I completely believe Johnson was over the line and his speeding penalty was warranted.
But Johnson is still absolutely correct.
While I’m not making allegations in any way that NASCAR somehow manipulates these times or challenging the integrity of the sport, why not eliminate any doubt by making this information public?
From a fan’s perspective it’s another way to raise the sport’s credibility by making this process transparent. No cloak and dagger, no behind the curtain conferences, no hiccups in the execution. Post the number and if it exceeds what’s been established as the limit bang – penalty assessed.

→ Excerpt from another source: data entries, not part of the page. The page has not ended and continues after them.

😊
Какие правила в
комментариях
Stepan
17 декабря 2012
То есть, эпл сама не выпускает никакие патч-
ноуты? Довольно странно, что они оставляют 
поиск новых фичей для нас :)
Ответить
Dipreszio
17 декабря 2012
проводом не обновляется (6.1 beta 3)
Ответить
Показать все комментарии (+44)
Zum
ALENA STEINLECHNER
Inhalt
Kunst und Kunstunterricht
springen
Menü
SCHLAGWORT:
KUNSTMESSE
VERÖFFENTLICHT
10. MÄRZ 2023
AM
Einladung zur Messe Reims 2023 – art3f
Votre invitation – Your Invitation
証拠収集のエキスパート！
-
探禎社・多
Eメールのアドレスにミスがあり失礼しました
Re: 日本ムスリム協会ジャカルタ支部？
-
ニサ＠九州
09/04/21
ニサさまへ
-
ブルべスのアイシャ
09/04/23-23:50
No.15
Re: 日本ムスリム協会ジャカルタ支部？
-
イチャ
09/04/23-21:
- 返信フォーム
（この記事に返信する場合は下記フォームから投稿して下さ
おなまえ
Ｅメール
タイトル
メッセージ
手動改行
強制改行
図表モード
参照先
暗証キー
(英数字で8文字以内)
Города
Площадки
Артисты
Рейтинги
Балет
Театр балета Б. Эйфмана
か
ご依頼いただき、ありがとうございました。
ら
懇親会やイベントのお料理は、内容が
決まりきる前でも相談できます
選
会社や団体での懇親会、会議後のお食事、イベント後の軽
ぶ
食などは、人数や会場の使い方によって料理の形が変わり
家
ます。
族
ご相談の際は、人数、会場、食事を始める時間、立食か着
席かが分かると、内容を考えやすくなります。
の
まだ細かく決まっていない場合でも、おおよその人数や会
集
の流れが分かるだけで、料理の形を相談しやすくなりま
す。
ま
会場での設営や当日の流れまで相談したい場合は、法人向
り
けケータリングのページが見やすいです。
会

In this age of technology there’s no doubt in my mind this can be done. And in this age of fans salivating for every piece of information and data they can get their hands on, the move would be a total win-win for NASCAR.
I love watching a baseball game and knowing the pitch count of the guy on the mound. Or following rebounds and assists in real time during a basketball game. Numbers enhance any sport’s enjoyment factor and in NASCAR’s case it would cement home it’s credibility at the same time.
There’s an argument that by broadcasting these speeds it provides an unfair advantage to other teams and disrupts competitiveness. I don’t buy that from a sanctioning body that has always preached about an open garage. Or one that allows teams to openly “eaves drop” on other team’s radio communications via scanner.
NASCAR has grown by leaps and bounds in recent years by opening itself up to fans and allowing the sport to grow simply by providing more access. It’s time the next step is taken and the mystery of pit road speeding to disappear.